[Dataset entries]
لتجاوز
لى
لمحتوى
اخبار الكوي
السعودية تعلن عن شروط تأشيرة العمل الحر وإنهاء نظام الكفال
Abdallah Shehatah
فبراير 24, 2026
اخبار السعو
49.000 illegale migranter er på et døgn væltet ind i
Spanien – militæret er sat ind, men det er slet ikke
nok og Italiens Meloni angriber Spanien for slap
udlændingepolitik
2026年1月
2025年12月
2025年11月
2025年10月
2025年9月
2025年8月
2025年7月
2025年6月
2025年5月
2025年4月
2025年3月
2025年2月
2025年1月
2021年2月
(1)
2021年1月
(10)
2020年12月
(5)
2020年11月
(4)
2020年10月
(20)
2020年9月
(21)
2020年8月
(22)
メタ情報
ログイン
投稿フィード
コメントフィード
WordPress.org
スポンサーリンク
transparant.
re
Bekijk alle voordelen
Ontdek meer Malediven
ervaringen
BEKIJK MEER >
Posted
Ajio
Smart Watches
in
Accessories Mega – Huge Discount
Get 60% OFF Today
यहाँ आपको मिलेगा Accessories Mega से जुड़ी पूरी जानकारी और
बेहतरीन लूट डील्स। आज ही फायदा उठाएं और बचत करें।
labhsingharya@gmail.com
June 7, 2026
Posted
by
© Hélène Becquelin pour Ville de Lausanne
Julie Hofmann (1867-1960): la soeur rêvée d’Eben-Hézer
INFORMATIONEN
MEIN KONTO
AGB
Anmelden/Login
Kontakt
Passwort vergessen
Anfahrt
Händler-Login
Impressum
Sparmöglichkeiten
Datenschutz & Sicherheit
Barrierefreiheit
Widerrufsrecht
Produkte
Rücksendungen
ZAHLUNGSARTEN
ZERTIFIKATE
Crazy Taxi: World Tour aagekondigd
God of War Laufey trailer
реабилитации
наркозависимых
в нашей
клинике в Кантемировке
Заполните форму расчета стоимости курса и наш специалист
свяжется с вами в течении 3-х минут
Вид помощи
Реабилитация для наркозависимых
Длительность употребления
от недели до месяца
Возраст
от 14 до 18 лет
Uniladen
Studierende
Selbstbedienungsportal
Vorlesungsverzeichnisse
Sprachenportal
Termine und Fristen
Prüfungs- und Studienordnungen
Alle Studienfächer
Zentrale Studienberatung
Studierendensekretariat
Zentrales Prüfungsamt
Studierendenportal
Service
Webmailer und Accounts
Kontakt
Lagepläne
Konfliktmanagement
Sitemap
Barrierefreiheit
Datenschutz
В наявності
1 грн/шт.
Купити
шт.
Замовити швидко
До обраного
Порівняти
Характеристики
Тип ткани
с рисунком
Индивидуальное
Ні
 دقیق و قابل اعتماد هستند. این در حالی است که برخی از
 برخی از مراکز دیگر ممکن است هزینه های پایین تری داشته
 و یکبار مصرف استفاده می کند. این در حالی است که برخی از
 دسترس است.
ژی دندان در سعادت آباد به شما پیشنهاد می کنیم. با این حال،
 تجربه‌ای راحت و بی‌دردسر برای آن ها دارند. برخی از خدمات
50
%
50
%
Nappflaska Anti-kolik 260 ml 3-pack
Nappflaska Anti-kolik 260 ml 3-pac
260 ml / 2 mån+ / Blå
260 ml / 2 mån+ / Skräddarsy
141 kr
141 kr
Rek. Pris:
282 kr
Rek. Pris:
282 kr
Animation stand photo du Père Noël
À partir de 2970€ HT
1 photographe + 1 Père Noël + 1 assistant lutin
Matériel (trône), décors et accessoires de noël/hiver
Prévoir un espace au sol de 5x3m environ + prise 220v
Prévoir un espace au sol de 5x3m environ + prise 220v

» **THE TASK**
What lines of the data include the word "حالی"? Copy each of them.

» **SOLUTION**
 دقیق و قابل اعتماد هستند. این در حالی است که برخی از
 و یکبار مصرف استفاده می کند. این در حالی است که برخی از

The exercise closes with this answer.